> RECORDED INFORMATION
-=-=-

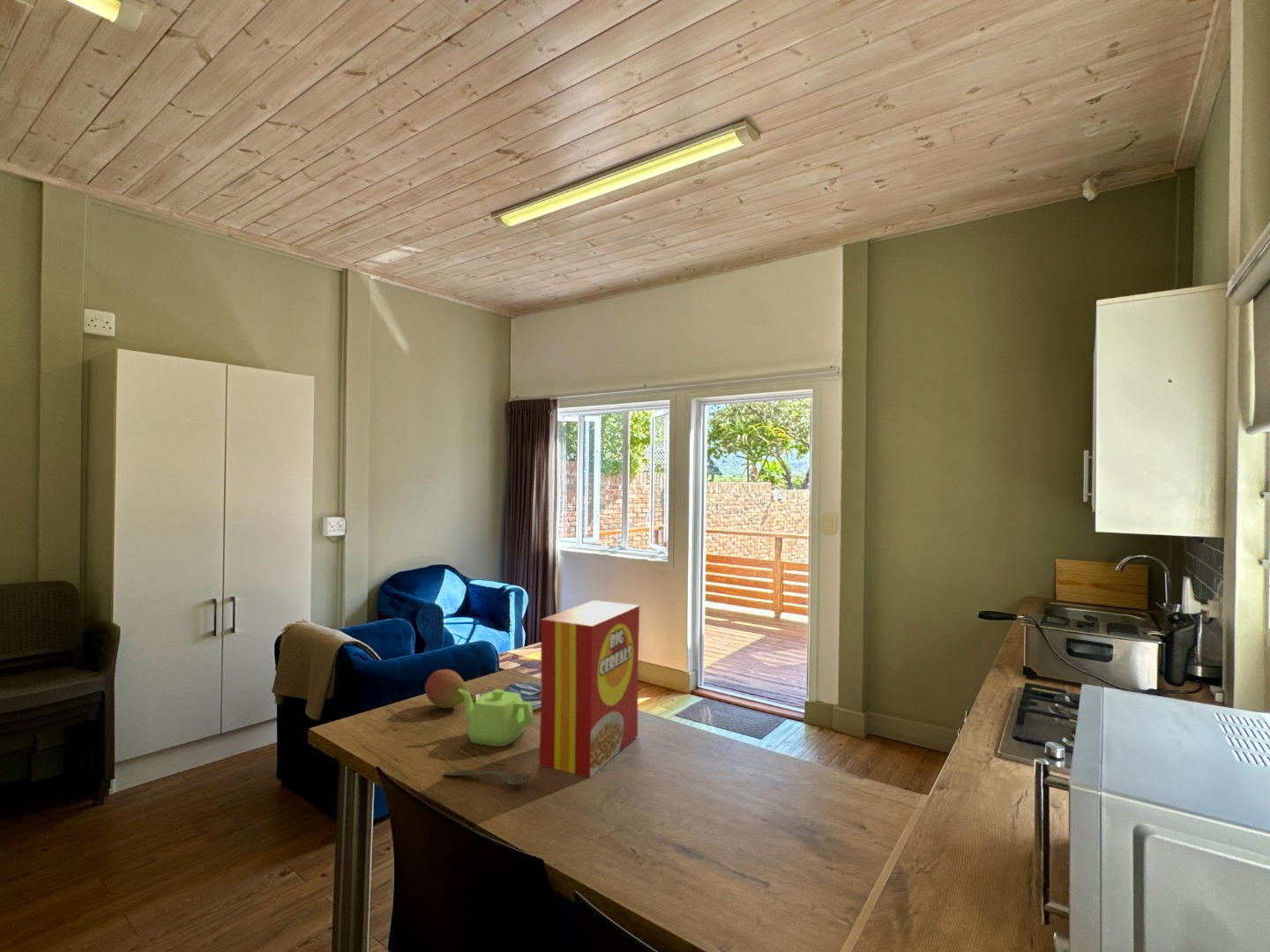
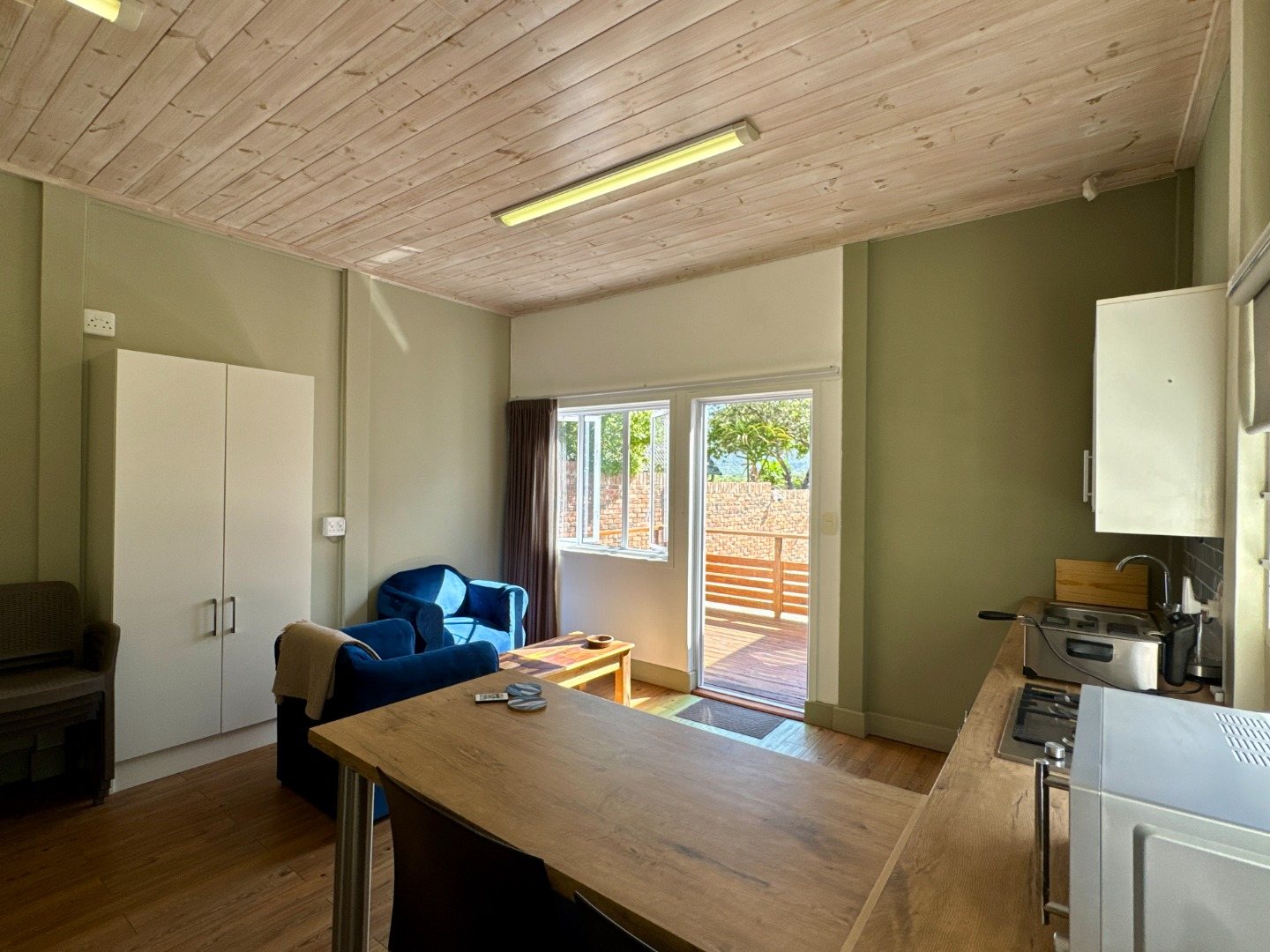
- cereal box [538,599,640,778]
- fruit [424,668,468,709]
- teapot [459,688,535,747]
- spoon [443,769,534,786]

-=-=-

Transcribe the material above in full. No picture is to be copied.

> YOUR RESPONSE
- cereal box [538,599,640,778]
- fruit [424,668,468,709]
- teapot [459,688,535,747]
- spoon [443,769,534,786]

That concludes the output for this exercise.